Eva ni siquiera se dio cuenta del mohín de su hermana. Lo único que vio fue que él acariciaba el aire con las manos, como si intentara explicarse con claridad.
—Te comprendo totalmente —dijo Eva.
Henriette se incorporó en el diván y tosió levemente.
—Si, a veces, mi hermana prefiere el silencio, es simplemente porque es demasiado perezosa para hablar.
—Lo dudo —replicó el pintor con una sonrisa seductora.
Eva le devolvió la sonrisa y enseguida se puso nerviosa.
—Debe de ser fantástico que a uno le paguen por hacer lo que más le gusta —comentó repentinamente.

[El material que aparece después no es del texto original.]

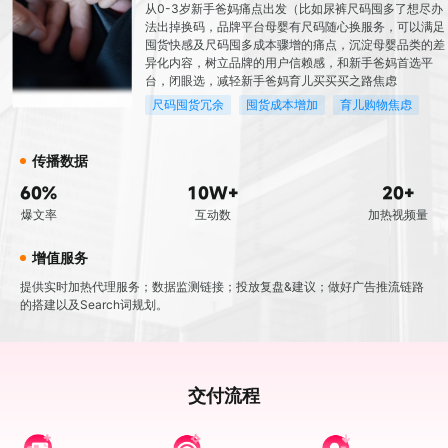
从0-3岁新手爸妈痛点出发（比如尿裤尺码囤多了想尽办
法出掉换码，品牌平台母婴有尺码随心换服务，可以满足
囤货快感及尺码囤多成本骤增的痛点，沉淀母婴品类的差
异化内容，树立品牌的用户信赖感，和新手爸妈首选平
台，闭眼选，减轻新手爸妈育儿买买买之路焦虑
尺码囤货冗余
囤货成本增加
育儿购物焦虑
传播数据
60%
10W+
20+
爆文率
互动数
加热视频量
增值服务
提供实时加热代理服务；数据监测链接；投放复盘&建议；做好广告推流链路
的搭建以及Search词规划。
交付流程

—¿Cómo sabes que me pagan?
—Bueno —declaró Eva—, solo quería decir…
—¿Todo tiene que girar alrededor del dinero? —preguntó él bruscamente, volviendo la atención al lienzo y dando pinceladas firmes y deliberadas.
—¿Pero qué dices? —Henriette se rio y volvió a reclinarse en el diván—. Papá te paga. Te encargó que nos retrataras.
Él volvió a dejar de pintar y apretó el pincel con fuerza con ambas manos.
—¿Cómo sabes que no os vi, a las dos, en el Tiergarten y pensé: «Me gustaría pintar a esas jóvenes»? ¡Contéstame! ¿Por qué crees que todo lo que hacemos en la vida está relacionado con el dinero?
—Yo… —balbuceó Eva—, no lo sé; al menos no estoy segura.
—Eso me parece correcto.
—¿Nos viste? —preguntó Henriette con escepticismo, pero volvió a reclinarse lentamente.
—Puede —repuso él—. Y puede que no acepte dinero de banqueros a menos que considere que la cuestión vale mucho la pena. ¿Cuál consideras que es la respuesta acertada?
—Estás insultando a nuestro padre —declaró Eva.
—Simplemente estoy siendo sincero —susurró él mientras miraba fijamente, demasiado fijamente, a Eva.
A ella nunca la habían mirado de aquella forma. Se sintió como si estuviera volviendo un guante de niño del revés; los pequeños y ajustados dedos, uno a uno.
—Ahora, por favor —pidió él con voz suave—, las manos. Mantenlas quietas donde están, por favor.